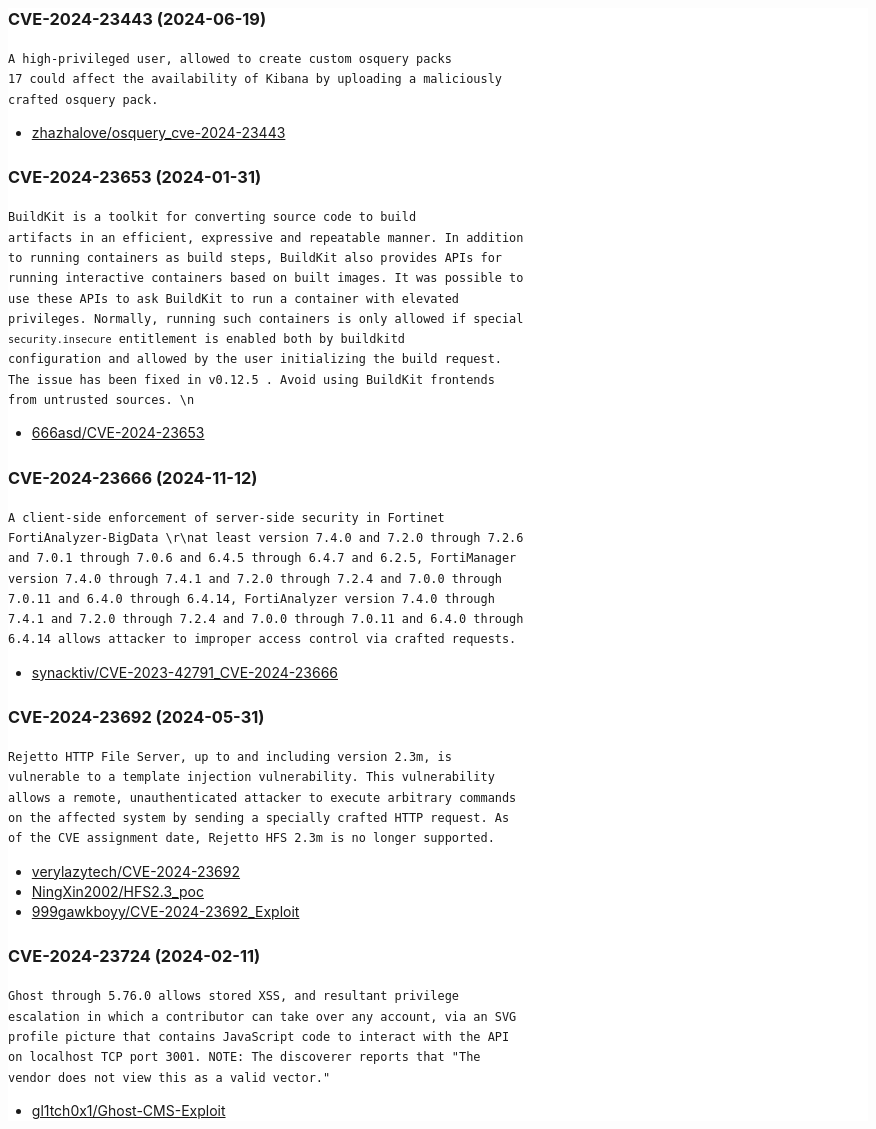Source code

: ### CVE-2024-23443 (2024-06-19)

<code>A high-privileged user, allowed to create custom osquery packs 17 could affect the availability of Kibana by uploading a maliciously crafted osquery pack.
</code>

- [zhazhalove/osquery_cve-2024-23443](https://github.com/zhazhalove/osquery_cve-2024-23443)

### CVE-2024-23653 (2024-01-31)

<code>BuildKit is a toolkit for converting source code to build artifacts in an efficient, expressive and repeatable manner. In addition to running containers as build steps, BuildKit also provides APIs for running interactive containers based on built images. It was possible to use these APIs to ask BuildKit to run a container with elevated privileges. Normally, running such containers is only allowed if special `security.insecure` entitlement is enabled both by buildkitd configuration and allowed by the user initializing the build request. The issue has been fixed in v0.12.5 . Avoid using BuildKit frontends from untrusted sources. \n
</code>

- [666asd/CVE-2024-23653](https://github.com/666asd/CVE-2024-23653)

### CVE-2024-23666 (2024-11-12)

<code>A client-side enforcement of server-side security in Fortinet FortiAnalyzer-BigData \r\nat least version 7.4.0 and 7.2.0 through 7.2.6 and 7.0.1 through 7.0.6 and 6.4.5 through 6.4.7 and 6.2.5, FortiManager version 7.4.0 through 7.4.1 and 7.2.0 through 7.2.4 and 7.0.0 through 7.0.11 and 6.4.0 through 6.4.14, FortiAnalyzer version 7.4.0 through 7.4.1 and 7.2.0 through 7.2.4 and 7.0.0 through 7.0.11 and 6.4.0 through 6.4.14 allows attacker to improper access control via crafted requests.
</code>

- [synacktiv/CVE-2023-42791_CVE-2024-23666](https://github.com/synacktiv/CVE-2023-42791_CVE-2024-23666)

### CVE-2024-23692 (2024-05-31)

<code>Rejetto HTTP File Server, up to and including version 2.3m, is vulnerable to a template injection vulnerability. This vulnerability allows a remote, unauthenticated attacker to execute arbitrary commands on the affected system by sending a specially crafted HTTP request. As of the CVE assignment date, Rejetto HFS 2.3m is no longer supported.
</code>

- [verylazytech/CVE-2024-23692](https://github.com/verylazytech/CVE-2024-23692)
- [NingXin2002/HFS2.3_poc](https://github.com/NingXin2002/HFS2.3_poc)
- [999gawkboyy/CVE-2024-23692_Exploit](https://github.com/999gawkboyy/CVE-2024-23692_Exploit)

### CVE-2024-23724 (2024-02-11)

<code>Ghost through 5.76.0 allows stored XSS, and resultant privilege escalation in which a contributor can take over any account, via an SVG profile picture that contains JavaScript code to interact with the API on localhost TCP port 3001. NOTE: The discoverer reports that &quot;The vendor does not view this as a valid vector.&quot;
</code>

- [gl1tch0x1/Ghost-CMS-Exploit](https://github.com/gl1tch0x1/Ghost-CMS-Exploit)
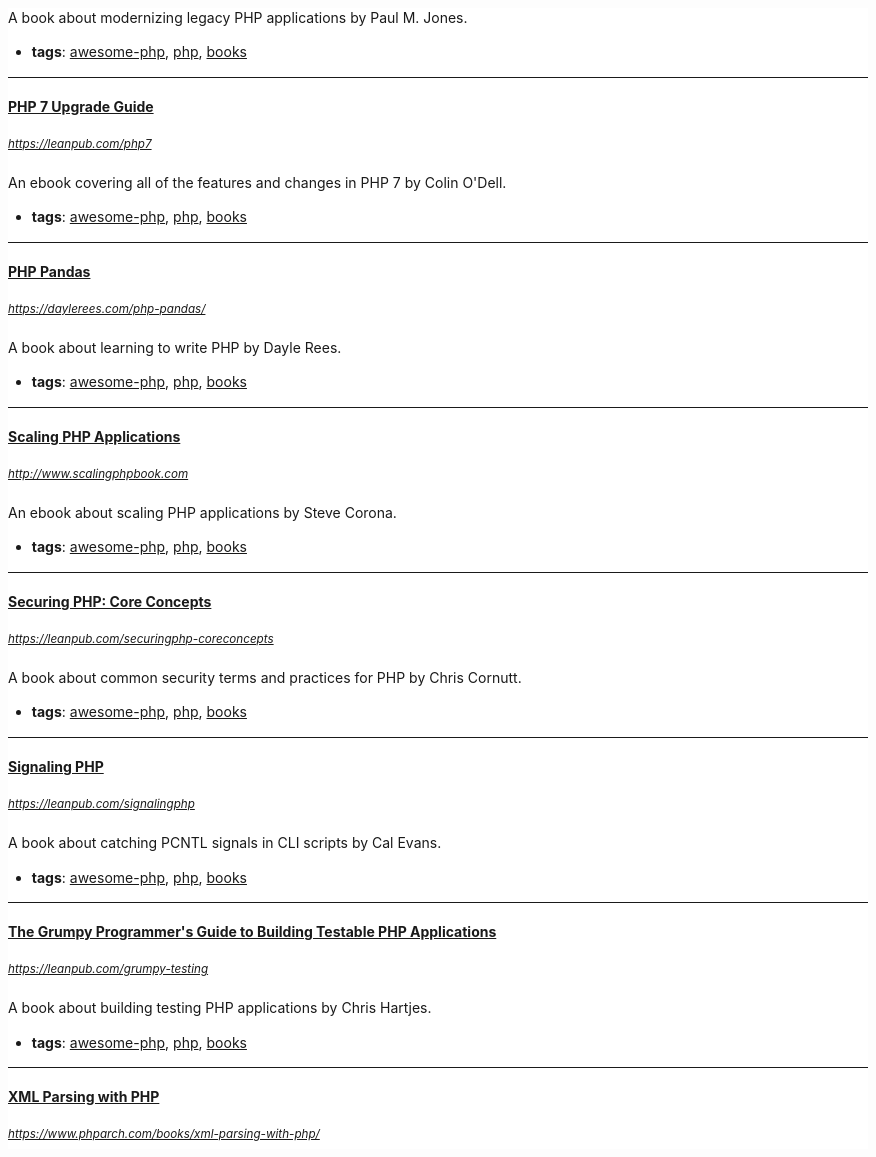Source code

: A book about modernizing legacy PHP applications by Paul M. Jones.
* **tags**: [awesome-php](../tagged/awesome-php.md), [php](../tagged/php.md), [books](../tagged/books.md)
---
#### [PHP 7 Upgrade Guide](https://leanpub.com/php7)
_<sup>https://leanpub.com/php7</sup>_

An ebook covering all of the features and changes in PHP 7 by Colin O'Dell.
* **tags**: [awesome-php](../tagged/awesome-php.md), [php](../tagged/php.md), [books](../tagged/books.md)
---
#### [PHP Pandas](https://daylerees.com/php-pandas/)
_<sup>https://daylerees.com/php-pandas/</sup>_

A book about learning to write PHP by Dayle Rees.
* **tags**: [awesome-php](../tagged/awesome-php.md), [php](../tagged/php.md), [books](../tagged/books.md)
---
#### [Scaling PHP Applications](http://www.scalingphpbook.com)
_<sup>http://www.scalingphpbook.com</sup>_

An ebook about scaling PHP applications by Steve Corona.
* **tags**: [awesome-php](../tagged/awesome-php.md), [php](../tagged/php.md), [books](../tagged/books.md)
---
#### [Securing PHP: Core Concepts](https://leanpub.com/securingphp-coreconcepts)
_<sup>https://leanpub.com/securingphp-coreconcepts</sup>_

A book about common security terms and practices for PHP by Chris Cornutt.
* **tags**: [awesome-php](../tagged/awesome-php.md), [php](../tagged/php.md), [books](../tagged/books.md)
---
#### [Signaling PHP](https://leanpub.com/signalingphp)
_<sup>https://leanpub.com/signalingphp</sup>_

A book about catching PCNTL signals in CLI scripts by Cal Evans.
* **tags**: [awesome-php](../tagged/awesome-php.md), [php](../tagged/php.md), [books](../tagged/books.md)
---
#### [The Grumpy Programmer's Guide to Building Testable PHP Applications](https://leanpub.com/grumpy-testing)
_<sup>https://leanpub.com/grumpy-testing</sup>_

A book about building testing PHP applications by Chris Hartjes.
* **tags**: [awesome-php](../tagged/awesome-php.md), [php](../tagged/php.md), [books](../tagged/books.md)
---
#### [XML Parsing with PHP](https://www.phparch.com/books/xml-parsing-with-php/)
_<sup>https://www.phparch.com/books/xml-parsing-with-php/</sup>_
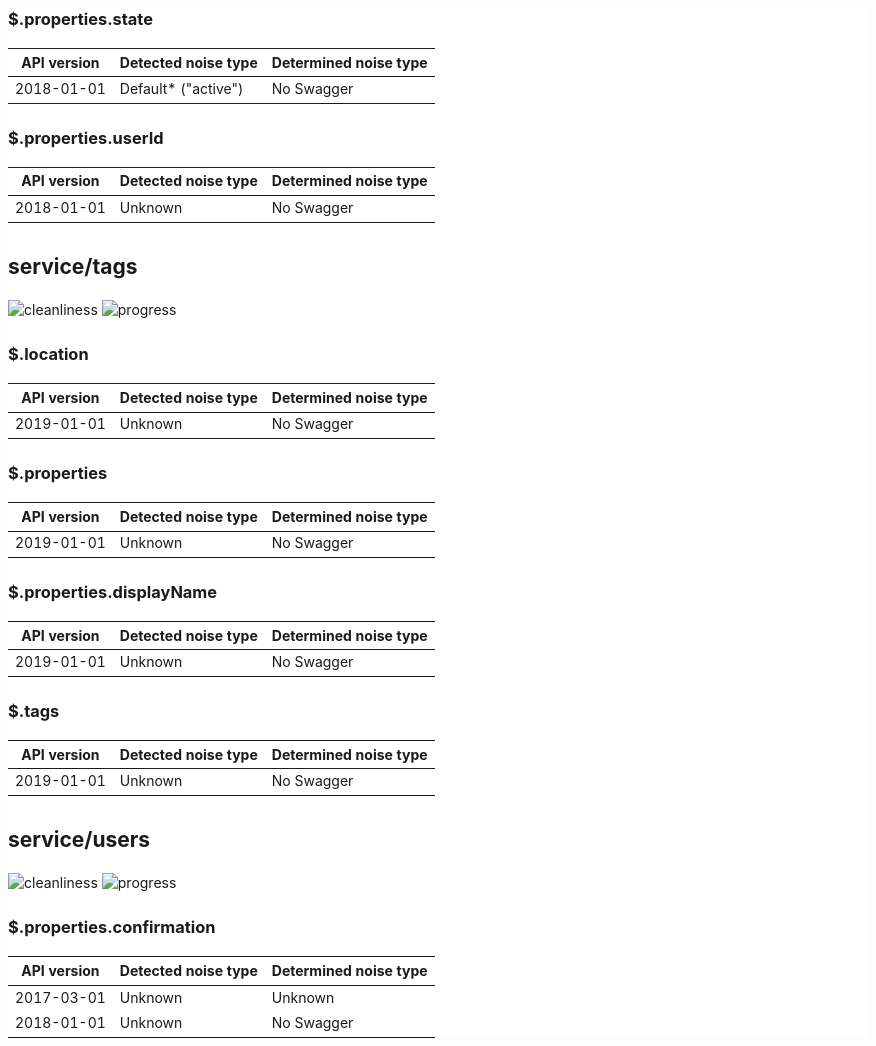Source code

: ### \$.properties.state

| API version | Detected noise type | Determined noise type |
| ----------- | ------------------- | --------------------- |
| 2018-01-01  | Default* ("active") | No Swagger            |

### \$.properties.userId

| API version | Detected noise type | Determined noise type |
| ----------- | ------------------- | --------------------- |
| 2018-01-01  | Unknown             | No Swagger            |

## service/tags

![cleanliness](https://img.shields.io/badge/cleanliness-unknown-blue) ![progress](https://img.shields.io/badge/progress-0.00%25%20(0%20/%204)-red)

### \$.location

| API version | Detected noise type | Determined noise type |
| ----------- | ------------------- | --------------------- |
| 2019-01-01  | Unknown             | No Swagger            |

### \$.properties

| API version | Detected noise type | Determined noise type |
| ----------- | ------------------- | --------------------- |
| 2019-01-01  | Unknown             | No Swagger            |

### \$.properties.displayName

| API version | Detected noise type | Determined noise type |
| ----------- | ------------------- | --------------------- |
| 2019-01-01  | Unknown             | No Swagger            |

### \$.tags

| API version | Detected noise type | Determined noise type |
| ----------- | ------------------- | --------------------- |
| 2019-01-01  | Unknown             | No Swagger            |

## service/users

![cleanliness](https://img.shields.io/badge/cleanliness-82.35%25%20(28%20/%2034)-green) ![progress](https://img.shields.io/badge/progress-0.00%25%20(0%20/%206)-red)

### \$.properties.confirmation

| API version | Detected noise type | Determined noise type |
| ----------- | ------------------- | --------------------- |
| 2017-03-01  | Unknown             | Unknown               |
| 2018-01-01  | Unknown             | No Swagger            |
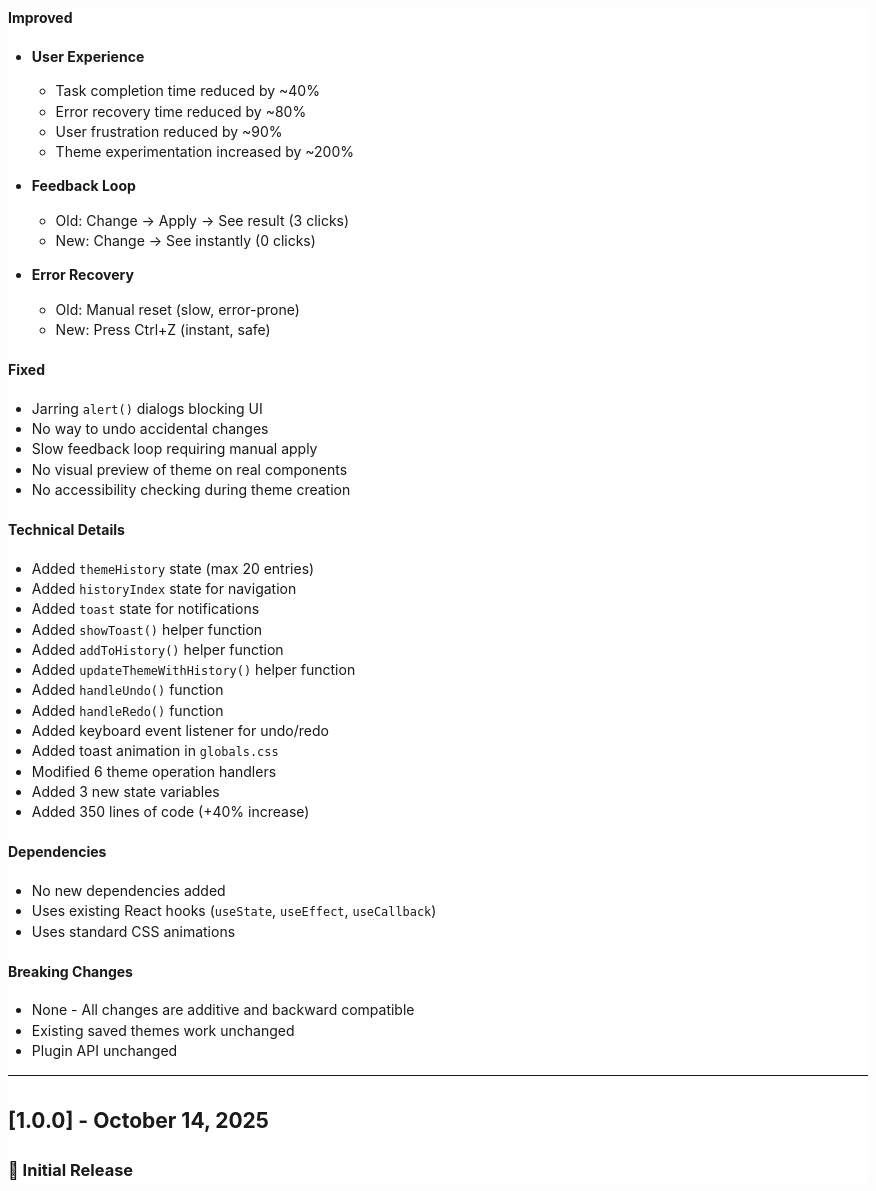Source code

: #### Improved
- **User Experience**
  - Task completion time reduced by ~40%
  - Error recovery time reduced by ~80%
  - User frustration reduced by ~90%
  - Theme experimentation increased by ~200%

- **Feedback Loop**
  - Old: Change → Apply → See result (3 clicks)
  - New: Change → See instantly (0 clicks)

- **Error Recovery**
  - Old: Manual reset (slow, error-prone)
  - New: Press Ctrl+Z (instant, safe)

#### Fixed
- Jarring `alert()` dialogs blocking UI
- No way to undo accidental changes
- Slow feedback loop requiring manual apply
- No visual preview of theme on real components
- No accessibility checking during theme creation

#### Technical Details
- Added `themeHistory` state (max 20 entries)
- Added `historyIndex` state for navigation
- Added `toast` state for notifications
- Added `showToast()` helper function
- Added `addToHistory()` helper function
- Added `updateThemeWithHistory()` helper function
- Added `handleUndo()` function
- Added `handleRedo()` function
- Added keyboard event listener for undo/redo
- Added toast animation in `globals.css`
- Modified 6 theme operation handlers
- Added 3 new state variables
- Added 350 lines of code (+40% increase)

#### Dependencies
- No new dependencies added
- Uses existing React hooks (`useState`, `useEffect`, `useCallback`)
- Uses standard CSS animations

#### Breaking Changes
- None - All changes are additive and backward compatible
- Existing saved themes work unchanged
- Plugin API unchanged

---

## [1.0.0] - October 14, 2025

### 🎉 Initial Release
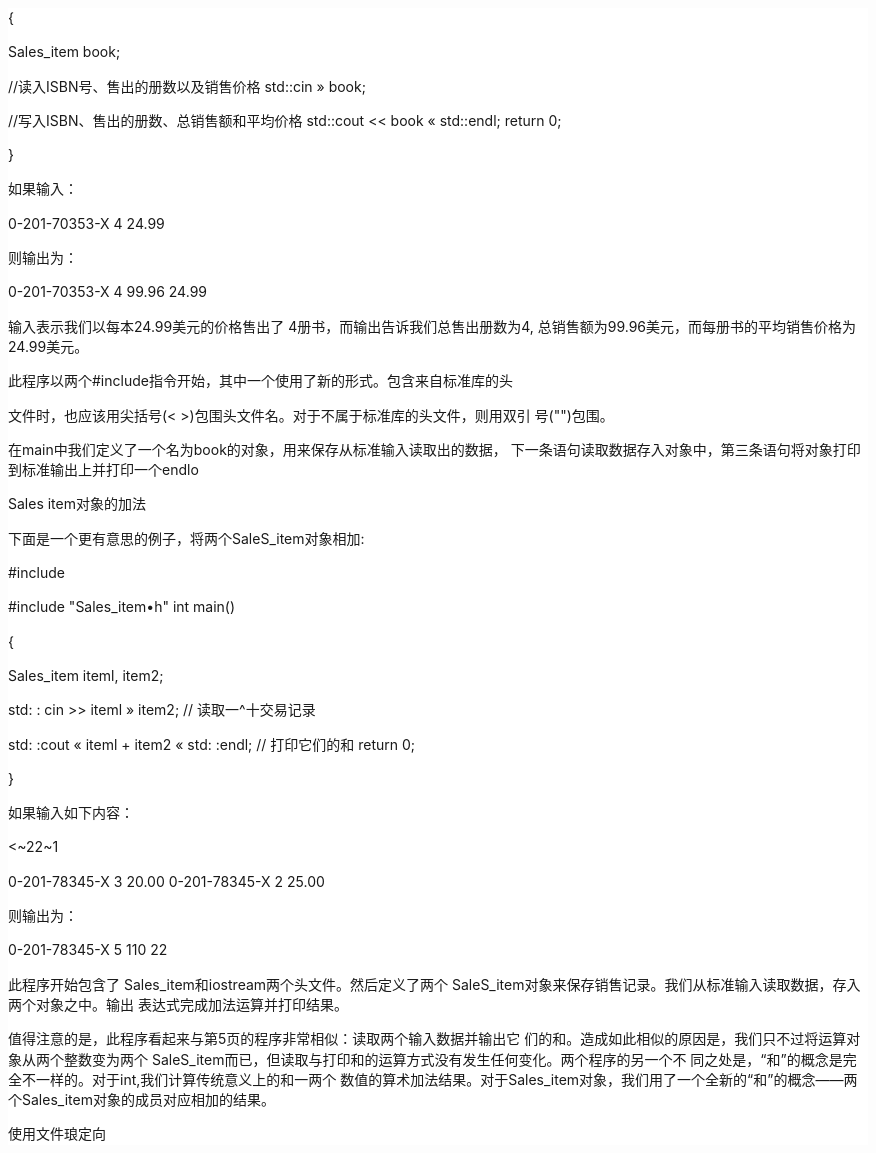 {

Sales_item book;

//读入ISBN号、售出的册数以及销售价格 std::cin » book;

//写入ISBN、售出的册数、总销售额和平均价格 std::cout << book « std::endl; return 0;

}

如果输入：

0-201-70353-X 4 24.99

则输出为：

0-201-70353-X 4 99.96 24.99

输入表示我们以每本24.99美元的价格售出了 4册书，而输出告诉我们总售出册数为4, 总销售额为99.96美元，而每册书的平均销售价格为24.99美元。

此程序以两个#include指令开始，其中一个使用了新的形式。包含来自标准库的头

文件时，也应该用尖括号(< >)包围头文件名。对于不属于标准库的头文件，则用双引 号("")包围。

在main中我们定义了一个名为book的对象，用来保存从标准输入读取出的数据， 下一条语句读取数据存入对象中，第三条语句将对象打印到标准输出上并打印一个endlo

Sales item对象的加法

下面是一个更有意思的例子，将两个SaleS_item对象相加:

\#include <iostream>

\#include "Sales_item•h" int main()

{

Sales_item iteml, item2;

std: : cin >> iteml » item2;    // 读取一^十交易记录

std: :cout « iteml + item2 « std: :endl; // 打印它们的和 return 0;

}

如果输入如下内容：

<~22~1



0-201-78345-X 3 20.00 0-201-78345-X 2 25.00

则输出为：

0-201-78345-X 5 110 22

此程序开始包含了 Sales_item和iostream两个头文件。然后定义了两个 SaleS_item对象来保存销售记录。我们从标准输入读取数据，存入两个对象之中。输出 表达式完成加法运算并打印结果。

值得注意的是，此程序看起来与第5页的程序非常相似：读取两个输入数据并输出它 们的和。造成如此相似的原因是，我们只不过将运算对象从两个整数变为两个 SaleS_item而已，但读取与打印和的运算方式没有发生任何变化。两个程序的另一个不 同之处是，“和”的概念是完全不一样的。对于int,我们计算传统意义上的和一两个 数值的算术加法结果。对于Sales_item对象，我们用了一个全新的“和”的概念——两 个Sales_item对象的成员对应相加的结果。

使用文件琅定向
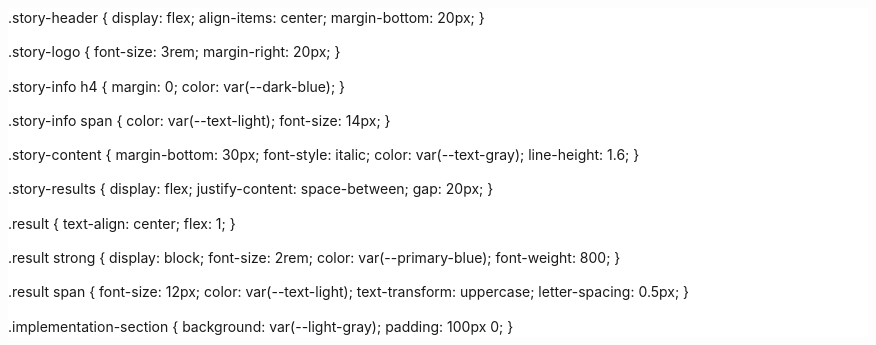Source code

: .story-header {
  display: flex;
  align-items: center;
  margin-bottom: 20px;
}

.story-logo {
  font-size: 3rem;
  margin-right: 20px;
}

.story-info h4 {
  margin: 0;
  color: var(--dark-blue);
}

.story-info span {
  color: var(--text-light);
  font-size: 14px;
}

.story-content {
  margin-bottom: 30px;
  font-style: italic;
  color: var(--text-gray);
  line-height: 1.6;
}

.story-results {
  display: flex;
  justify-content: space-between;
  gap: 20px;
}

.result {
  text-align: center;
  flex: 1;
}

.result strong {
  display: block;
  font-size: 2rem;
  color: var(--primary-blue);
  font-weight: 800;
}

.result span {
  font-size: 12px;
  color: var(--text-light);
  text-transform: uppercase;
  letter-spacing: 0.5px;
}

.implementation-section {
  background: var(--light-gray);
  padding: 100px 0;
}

**To do**
Please extract the lines starting with the line containing "## service/users" and going on through the line containing "- New: Press Ctrl+Z (instant, safe)", reproducing each one without change and leaving the pictures out of your answer.

**Result**
## service/users

![cleanliness](https://img.shields.io/badge/cleanliness-82.35%25%20(28%20/%2034)-green) ![progress](https://img.shields.io/badge/progress-0.00%25%20(0%20/%206)-red)

### \$.properties.confirmation

| API version | Detected noise type | Determined noise type |
| ----------- | ------------------- | --------------------- |
| 2017-03-01  | Unknown             | Unknown               |
| 2018-01-01  | Unknown             | No Swagger            |
Source code

: #### Improved
- **User Experience**
  - Task completion time reduced by ~40%
  - Error recovery time reduced by ~80%
  - User frustration reduced by ~90%
  - Theme experimentation increased by ~200%

- **Feedback Loop**
  - Old: Change → Apply → See result (3 clicks)
  - New: Change → See instantly (0 clicks)

- **Error Recovery**
  - Old: Manual reset (slow, error-prone)
  - New: Press Ctrl+Z (instant, safe)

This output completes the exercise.